I knew it was a viral disease and I was able to describe the diagnostic tests to verify its presence. I wasn’t so sure of the reason why young people were most at risk.
“It’s sometimes called the kissing disease,” I said hesitantly. “A viral disease is spread by the exchange of bodily fluids and I suppose… that young people…”
“Come on, you were infected, Tristan. You must have some idea of how you came to catch the disease!” He was laughing but he didn’t seem to expect me to elaborate. Instead he moved on to discuss the demands of the course. Gavin had had a serious talk with me on this issue as well.
“You understand that attendance at all classes is a requirement at medical school.”
I nodded emphatically.
“If, just for the sake of argument, you fake a dental appointment to take a Friday off, it could be bad news for those patients you have to treat for an affliction you know nothing about. You can’t tell a patient that you missed the lecture on his or her disease.”
Why, oh why did I ever write about forging a note for an imaginary dental appointment? I raised stricken eyes to Dr Evans and encountered a look of understanding and reassurance.
“But then no one will have any reason to suspect you might have a less than exemplary attendance record, will they?” he asked as he calmly folded my essay and slipped the sheets into his pocket.
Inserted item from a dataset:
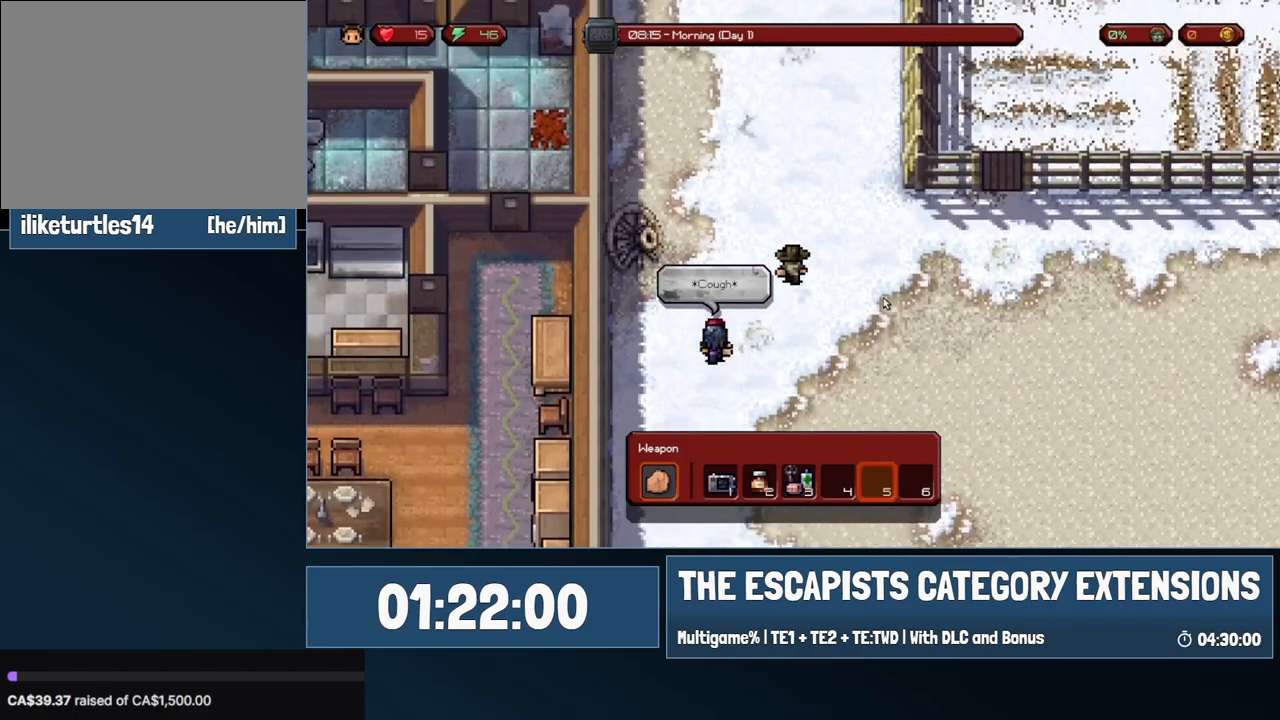
{"keys": ["a", "w"], "mouse": [], "events": [[433, "a", "down"]]}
“No, sir,” I breathed, hardly daring to believe that he was going to dispose of the incriminating evidence. “If I’m accepted at Stanford I can assure you that I will give my studies the very highest priority. My partner is fully supportive of my career aspirations and he will help me keep on track with my studies.”
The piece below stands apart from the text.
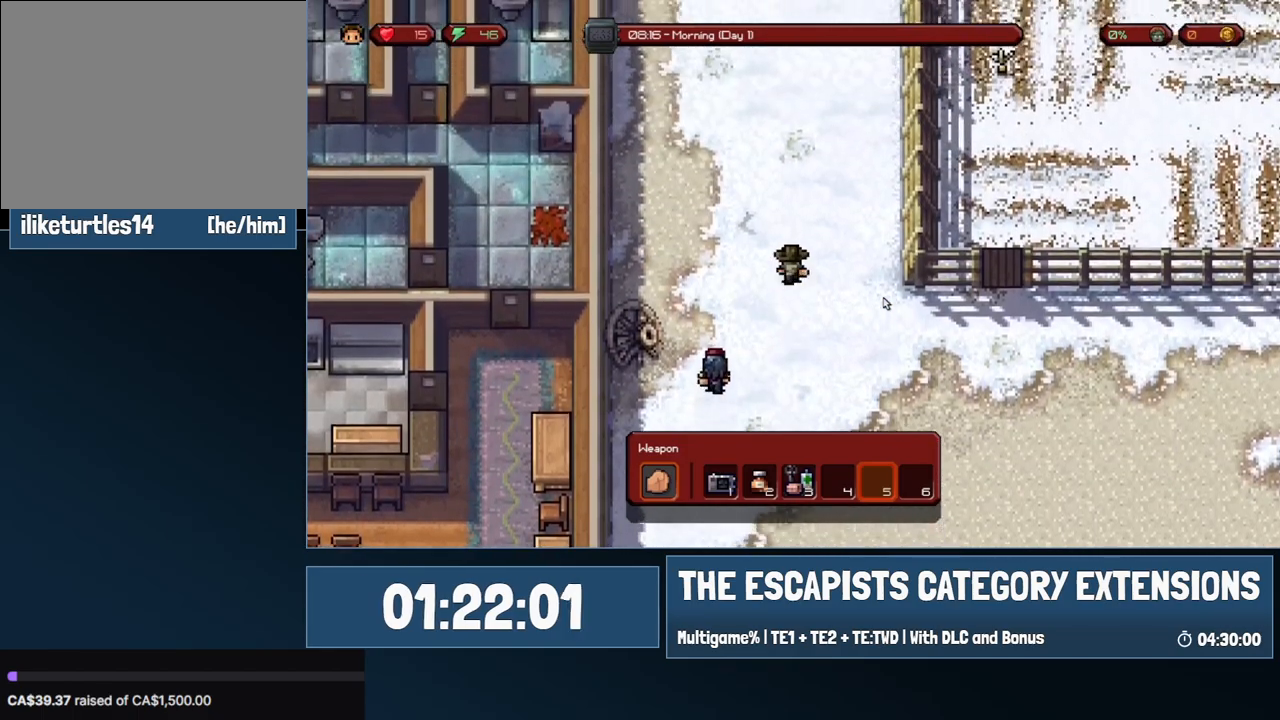
{"keys": ["w"], "mouse": [], "events": [[450, "a", "up"]]}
“Would you say that you need a firm hand to keep up to date with your work?” Dr Evans asked blandly.
Was I reading too much into that question? I thought Dr Evans had just indicated that my essay wouldn’t be used against me.
“My partner is very studious,” I replied. “I do find it an incentive to work alongside him.”
“Yes, in my experience it’s always a help if there’s someone able to get to the bottom of your problems, someone who can help you fly by the seat of your pants when necessary.”
No, I hadn’t been reading too much into the question. Dr Evans was having fun making oblique references to the nature of my relationship with Gavin. But he wasn’t laughing at me. There was a warmth in his expression, and the smile he directed at me spoke of a shared understanding which excluded the other interviewer. I suddenly realised that this handsome Englishman knew from personal experience what it’s like to get your tail whipped. He clearly didn’t think that it made him unsuited to the medical profession and he wasn’t making any adverse judgments about me.
He turned to his colleague and said, “I think that’s all I need to ask this candidate, professor. I’d just like to say that it’s been a pleasure talking to Tristan who is a very interesting young man.”
“We’ve both enjoyed meeting you, Tristan,” said the head of department. “Unfortunately, we cannot give you a decision today. We will allocate places when we’ve interviewed all the candidates and you should hear from us by the end of the month. I know it will be an anxious wait but I’m afraid I have to deliver this sting in the tail at the end of every interview.”
If he expected me to be downcast he was disappointed. I caught Dr Evans’ eye and we both burst out laughing.